■ **課題の条件**
身だしなみに無頓着な語り手の独白の文章を、最後の文の後から書き継いでください。

■ **原文**
------------------------------
3.俺はそんなヤツじゃない①

“人に迷惑をかけない”
 そうやって生きている俺は、自分のことなど気にしない。迷惑かけなければそれでいい。

 そんな俺は、職場の人たちや俺のことをよく知らない人たちからは、真面目、大人しい、優しそう、ちゃんとしてる、そういった印象を持たれることが多い。
 身長173センチ、体重65キロ。昔から顔が小さい、スタイルがいいなどとよく言われ、今でも実年齢よりは若く見られることがほとんど。

 だが俺は、みんなが思っているようなヤツじゃない。

   * * *

 俺は子どもの頃から身だしなみに無頓着なヤツだった。
 それは大人になっても変わらなかった。かつての俺は、ボタンが取れたシャツを平然と着用していた。
 ボタンが取れたシャツを着ても人に迷惑かけんでしょ?
 もし誰かにボタンが取れてることを指摘されたら「あ、ほんまや。気づかんかったわ」「俺もさっき取れてること気づいてん」などと誤魔化ごまかせばいい。
------------------------------
■ **提供資料**

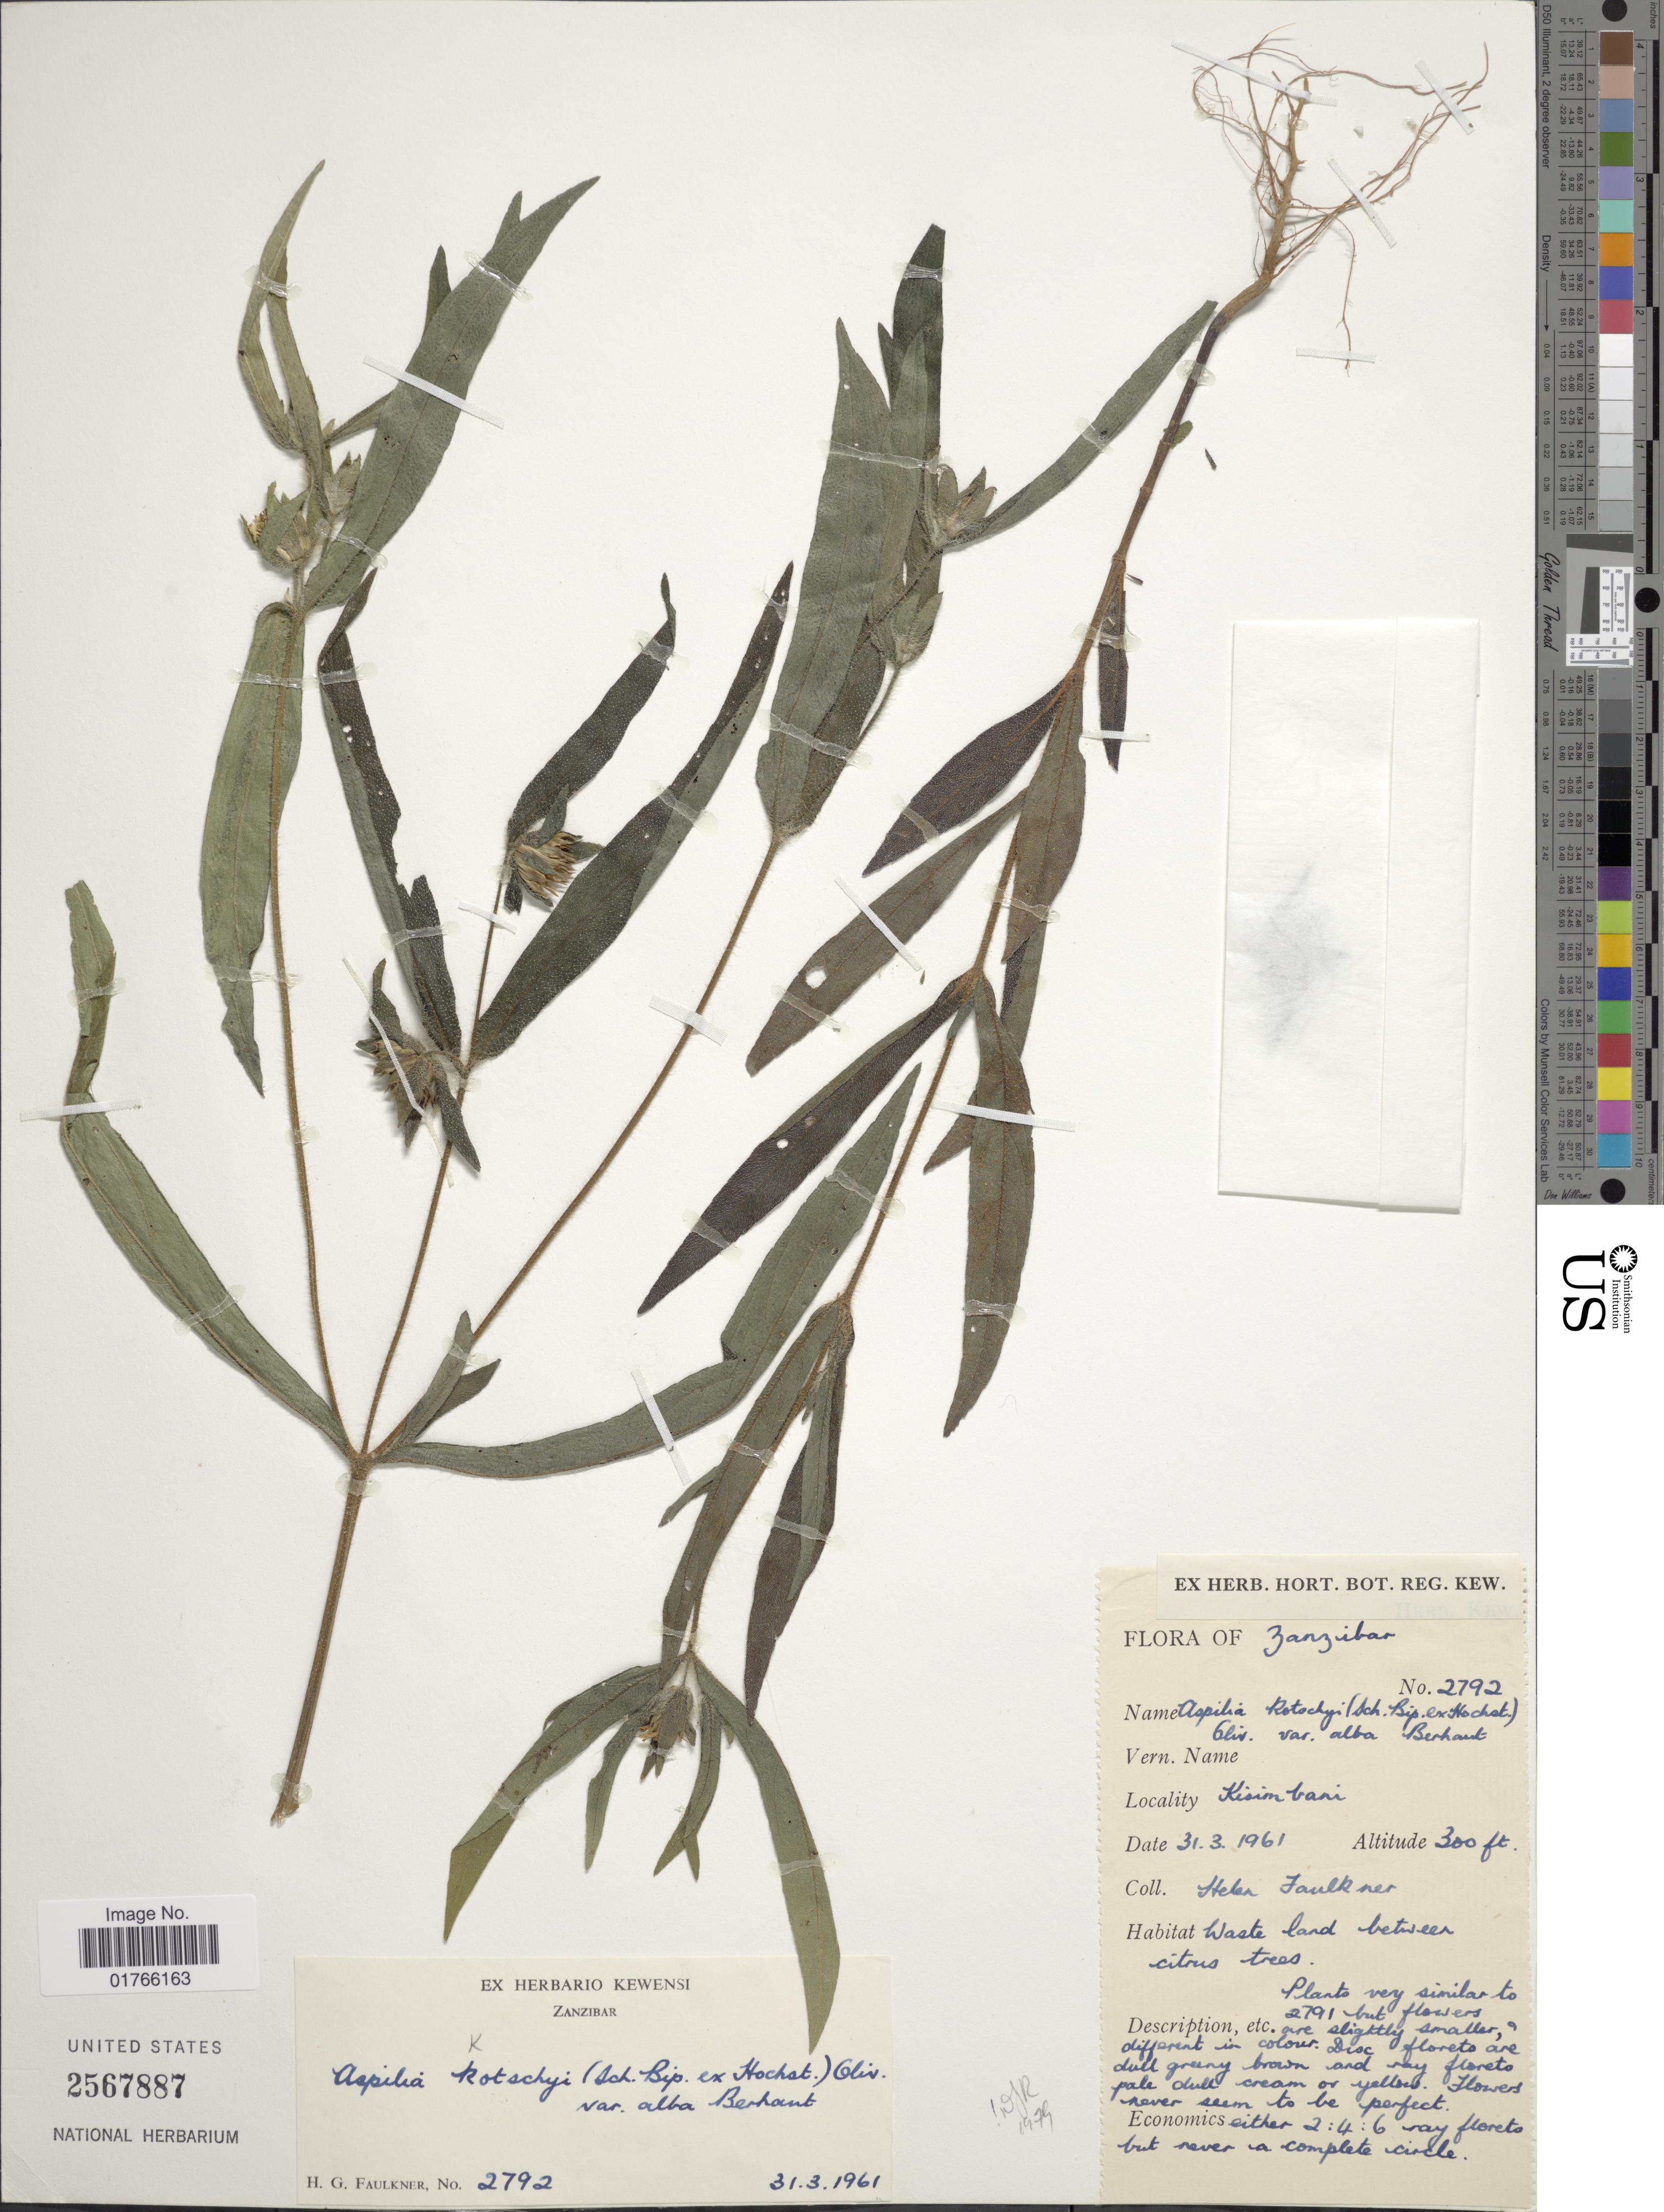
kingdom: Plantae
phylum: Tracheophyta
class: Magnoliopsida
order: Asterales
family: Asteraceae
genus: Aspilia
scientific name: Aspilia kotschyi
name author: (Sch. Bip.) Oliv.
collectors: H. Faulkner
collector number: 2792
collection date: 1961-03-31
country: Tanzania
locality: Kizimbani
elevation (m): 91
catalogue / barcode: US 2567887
------------------------------
■ **課題の解答**
 そんな俺だったが「おかしいやろ」「恥ずかしくないん?」「新しいの買えよ」と、何度もそれを見ている人たちに、そういったことを頻繁に言われるようになり、鬱陶うっとうしくなってやめた。
 下手なりにボタンを縫い付けて着てやったぜ。ふんっ。

   * * *

 かつて俺は、部屋の鍵を閉めていなかった。
 出かけるときも、部屋に居るときも鍵を閉めなかった。鍵をかける、そのひと手間がめんどくさい。空き巣が入っても取られるものなんて無いし、取られたとしても自己責任だ。別に人に迷惑はかけないでしょ?
 鍵を掛けないから、間違えて鍵を持たずに外に出たことが何度かあった。マンション自体がオートロックなので鍵がないと入れない。だからそのときは、他の住人が出入りするのを待ち、偶然同じタイミングになったように見せかけてオートロックを通過する。だが、これが大変。
 防犯カメラもあるため、ずっとマンションの入り口で待機するのは怪しまれると思った。「あ、この人、鍵無くしたんやな」あるいは「すごい怪しいんだけど。侵入者? やばいやつ?」そんなふうに思われる可能性を避けたかった。なので、郵便受けを触るフリをしたり、駐輪場と入り口を行き来したり、入り口が見える範囲の自販機の前で待機しマンションのほうへ歩いてくる人が見えたら歩くペースを合わせながらマンションに近づくようにしたり、あくまでも偶然をよそおい、怪しまれないようにした。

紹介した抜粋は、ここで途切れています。